By their very nature, natural disasters are unpredictable, unavoidable and unrelenting.
Thanks to GIS technology, public safety agencies are now better equipped than ever to act swiftly in a crisis and effectively manage response and recovery efforts.
Emergency response is about the social wellbeing of Queenslanders, and you can’t compromise on that.
For example, at the Queensland Fire and Emergency Service (QFES), GIS is the enabler that puts vital data and information in context to improve the coordination of emergency response activities across the state.
QFES is one of the agencies responsible for delivering emergency services to communities throughout Queensland.
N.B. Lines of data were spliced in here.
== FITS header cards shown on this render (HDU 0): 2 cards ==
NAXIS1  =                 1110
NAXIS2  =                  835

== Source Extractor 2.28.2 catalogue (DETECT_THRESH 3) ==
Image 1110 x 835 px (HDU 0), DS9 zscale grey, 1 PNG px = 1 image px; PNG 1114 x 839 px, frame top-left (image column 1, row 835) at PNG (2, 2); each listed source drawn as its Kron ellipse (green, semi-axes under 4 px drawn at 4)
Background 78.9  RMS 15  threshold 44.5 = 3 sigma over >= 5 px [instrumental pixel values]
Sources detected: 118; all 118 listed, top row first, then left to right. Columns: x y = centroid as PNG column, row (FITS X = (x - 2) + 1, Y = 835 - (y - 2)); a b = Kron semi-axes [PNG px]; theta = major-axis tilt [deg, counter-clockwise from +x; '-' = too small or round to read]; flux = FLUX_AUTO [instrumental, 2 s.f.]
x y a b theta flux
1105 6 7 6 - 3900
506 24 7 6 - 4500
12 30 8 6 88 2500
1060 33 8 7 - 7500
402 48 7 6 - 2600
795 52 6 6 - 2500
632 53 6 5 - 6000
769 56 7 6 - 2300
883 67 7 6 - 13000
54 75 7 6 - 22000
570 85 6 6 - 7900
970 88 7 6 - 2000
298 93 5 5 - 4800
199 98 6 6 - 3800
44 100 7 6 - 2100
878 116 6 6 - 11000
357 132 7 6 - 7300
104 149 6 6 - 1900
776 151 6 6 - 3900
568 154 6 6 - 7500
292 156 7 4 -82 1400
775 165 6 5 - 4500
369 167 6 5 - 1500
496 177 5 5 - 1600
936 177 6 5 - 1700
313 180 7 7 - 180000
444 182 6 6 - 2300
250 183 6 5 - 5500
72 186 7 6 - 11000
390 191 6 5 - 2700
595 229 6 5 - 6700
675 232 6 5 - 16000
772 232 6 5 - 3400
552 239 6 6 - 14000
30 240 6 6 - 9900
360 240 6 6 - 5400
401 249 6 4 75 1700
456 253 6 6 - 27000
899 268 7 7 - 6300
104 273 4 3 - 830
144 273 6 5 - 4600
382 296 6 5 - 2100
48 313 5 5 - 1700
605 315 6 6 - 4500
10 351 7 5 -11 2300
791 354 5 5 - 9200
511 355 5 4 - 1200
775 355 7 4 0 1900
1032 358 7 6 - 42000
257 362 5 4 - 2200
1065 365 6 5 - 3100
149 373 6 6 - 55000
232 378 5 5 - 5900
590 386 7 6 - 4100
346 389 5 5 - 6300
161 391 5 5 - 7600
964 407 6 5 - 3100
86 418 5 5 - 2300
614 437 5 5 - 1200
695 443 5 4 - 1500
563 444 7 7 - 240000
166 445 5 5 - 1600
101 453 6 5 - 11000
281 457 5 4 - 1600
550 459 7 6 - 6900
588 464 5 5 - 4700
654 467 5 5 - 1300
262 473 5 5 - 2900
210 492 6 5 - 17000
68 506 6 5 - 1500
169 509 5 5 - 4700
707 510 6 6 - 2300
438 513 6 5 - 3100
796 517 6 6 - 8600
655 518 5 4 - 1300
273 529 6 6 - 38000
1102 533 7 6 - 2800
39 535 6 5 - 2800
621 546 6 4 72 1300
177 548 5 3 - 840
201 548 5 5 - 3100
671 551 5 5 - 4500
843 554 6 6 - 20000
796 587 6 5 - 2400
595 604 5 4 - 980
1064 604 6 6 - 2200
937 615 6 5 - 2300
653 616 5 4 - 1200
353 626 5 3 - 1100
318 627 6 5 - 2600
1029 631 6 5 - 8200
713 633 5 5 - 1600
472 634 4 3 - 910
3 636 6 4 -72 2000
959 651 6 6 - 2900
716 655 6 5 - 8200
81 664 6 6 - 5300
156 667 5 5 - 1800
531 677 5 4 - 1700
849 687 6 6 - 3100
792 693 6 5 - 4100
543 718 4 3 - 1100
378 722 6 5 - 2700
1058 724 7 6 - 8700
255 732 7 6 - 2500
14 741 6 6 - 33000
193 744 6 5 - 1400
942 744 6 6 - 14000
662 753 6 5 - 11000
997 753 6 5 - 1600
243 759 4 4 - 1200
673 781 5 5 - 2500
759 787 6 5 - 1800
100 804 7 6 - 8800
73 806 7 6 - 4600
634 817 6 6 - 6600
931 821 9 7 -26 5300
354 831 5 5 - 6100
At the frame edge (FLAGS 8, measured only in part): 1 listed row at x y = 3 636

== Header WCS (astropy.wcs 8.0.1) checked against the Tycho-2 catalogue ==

Leveraging the ArcGIS platform, their GIS solution, known as the Total Operational Mapping (TOM) system, operates with QFES’ other internal systems. It brings together information from various sources and organisations – the Bureau of Meteorology, Department of Transport and Main Roads, and Queensland Police – to create an interactive map of events as they occur.
TOM visually represents near real-time emergency data on a map, translating complex scenarios into an easy-to-digest universal language that enables staff to quickly interpret large volumes of information.
As a result, decision making and response times have significantly improved and rescue staff and resources can now be appropriately allocated – saving lives and protecting property.
Without the insight provided by GIS technology, the response and recovery efforts would be severely hampered.
When tropical cyclones, severe storms and floods ravaged Queensland back in 2011, GIS technology allowed QFES to run scenario-based models and stay ahead of disasters before they fully unfolded.
In one case, the system mapped storm tide inundation along the Queensland coast, so QFES could conduct predictive flood modelling and identify areas likely to be affected.
Armed with this location intelligence, QFES could evacuate communities and strategically position crews and manage resources, including evacuation centres and food drops, where they were clear of rising waters.
During Tropical Cyclone Yasi, the QFES also leveraged cutting-edge aerial GIS technology to convey information from the field back to the State Operations Coordination Centre.
Aerial Total Operational Mapping (A-TOM) is a GIS-driven aerial intelligence gathering tool used to map damage, flood impact, road closures, and threatened assets such as buildings and pump stations.
Today, using the ArcGIS platform, QFES have enhanced their GIS capabilities to help respond to a wide range of natural hazards. GIS tools have been woven into multiple business processes and activities, including risk planning in preparation for disasters.
A-TOM is a particularly vital resource for assessing and assisting disaster-affected communities that have become inaccessible by road. The system helps identify and prioritise where resources are needed – ensuring people can return to their homes as soon as possible.
Enabling collaboration with the Queensland Reconstruction Authority (QRA) using the ArcGIS platform, GIS is the cornerstone of response capabilities for the recovery and reconstruction of Queensland – enabling the QFES and QRA to build resilience and help the community quickly recover following natural devastation.